In fact “prostitute” is no different from the words “teacher” or “dentist” in that, like them, it describes a person who does a specific job. And “prostitute” no more defines the victims’ “whole lives” than “housewife” defines my whole life.

I consider prostitutes more sinned against than sinning. I am fully aware that these are women with families, personal problems and lives who should not be solely defined in terms of what they do to earn money. But that doesn’t mean I think the word “prostitute” is “inappropriate” and should be abandoned in favor of a more value-neutral phrase like “sex worker.”

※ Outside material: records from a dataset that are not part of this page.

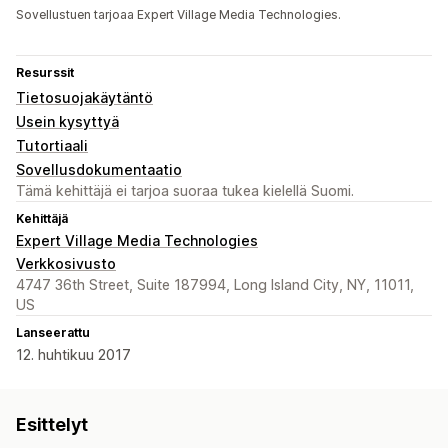
Sovellustuen tarjoaa Expert Village Media Technologies.
Resurssit
Tietosuojakäytäntö
Usein kysyttyä
Tutortiaali
Sovellusdokumentaatio
Tämä kehittäjä ei tarjoa suoraa tukea kielellä Suomi.
Kehittäjä
Expert Village Media Technologies
Verkkosivusto
4747 36th Street, Suite 187994, Long Island City, NY, 11011,
US
Lanseerattu
12. huhtikuu 2017
Esittelyt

For too many decades, the left has controlled how all of us perceive language and even how we are permitted to use it.

LA replies:
“Sex worker” does not enhance human dignity, it degrades it, by removing the moral and sexual meanings contained in the word prostitute. It’s like saying “to have sex with,” instead of “to go to bed with” or some equivalent expression. It’s soulless, depressing. Now, you can well imagine a man saying, “I want to find a prostitute.” Can you imagine a man saying, “I want to find a sex worker”? It’s dehumanizing, as well as anti-sexual.

To eliminate the word prostitute because of the particular associations of that word is a quintessential act of modern liberalism. The purpose of liberalism is to empty the world of all substantive meaning, because all substances are particular, which makes them unequal. Even Communism does not seek to dissolve the core of existence and meaning the way liberalism does.